I'm certainly not the first to have this thought, but the general wisdom is that due to start-up issues, you can't know where to divide the frame clock so that what the RPi thinks is the first channel is actually not always the first channel of the TDM frame. This results in random channel swapping each time you start up. Not very useful.
So... my idea was for a HAT that could be synchronized to the I2S each time the linux alsa sound device is opened and audio is started. This works via an I2C command to put the HAT into a mode where it can identify channel 1 after audio has started and remap the channels to the correct order for the outgoing TDM. Both interfaces - I2S from the RPi and TDM to the codec - have to use the same bit clock in order to remain completely synchronized. This requires that the HAT be the audio clock master with the RPi I2S slaved to the HAT.
I decided to hack up a Tsunami and see if I could at least get the the RPi to output 4 sequential I2S frames slaved to Tsunami at 176.4KHz. I was able to modify an existing device tree overlay so that my Tsunami "HAT" was recognized as a sound device, and using Juce, I wrote a mixer that takes blocks of audio data and creates buffers of 8 interleaved channels to send to the alsa device driver as if it were a large stereo buffer. With Tsunami driving BLCK and LRCK at 4 times 44.1kHz, it worked just fine.
Next, I was able to get Tsunami to output those 8 channels to the codec via TDM, which also worked. So far so good, albeit with the aforementioned random channel assignments on startup. Then I modified my Juce mixer on the RPi so that when it starts up, it forces all the channels except channel 1 to output 0 and at the same time sends a sequence of commands to Tsunami via I2C to tell it to "sync". Using this method, I'm now able to identify channel 1 and correctly format the outgoing TDM so that there is no channel swapping.

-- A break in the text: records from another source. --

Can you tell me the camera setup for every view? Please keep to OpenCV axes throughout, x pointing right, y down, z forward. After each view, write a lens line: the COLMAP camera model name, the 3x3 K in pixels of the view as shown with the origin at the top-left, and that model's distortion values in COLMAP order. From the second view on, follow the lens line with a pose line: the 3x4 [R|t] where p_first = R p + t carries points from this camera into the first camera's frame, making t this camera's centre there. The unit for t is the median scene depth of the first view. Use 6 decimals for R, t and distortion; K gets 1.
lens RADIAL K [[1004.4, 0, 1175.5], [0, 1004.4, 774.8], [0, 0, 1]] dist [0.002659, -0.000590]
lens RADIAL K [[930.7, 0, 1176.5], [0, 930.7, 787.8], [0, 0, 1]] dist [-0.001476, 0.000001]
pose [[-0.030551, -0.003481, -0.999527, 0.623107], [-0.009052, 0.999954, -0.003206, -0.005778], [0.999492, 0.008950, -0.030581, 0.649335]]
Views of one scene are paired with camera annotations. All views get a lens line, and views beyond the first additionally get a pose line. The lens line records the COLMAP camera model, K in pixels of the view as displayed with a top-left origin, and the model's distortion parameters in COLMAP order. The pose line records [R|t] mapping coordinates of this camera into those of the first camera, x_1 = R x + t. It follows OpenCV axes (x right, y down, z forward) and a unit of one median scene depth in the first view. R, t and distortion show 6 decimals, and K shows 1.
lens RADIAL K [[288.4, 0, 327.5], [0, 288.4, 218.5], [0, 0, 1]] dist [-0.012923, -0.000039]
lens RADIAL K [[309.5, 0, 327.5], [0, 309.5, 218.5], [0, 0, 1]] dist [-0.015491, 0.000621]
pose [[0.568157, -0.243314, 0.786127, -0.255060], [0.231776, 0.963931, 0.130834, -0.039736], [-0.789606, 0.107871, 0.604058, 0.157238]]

This was all very promising, but having taken my Tsunami hack about as far as I could, I decided it was time to try a real prototype board. So I have the following PCB on order, which has 8 unbalanced line-level outputs and 2 unbalanced inputs. I'm not 100% certain about getting the inputs working, since that involves converting TDM to I2S and I don't have the hardware resources to do this on the board itself, but I believe that since all the clocks are synchronized, the RPi will just interpret the incoming 8 channels as 4 stereo pairs. We'll see...
The next post will be about the software requirements for the Raspberry Pi side of things. I don't claim to be a linux device driver or alsa expert, so I'd love to get some knowledgeable feedback about how to structure things. At the moment, my device presents itself as a stereo sound device, requiring code to manage the interleaved alsa buffer as well as send the I2C commands for channel synchronization. This is not difficult, but I'm assuming it's theoretically possible to build a driver that makes this actually look like an 8 channel device so that it plays nicely with existing apps.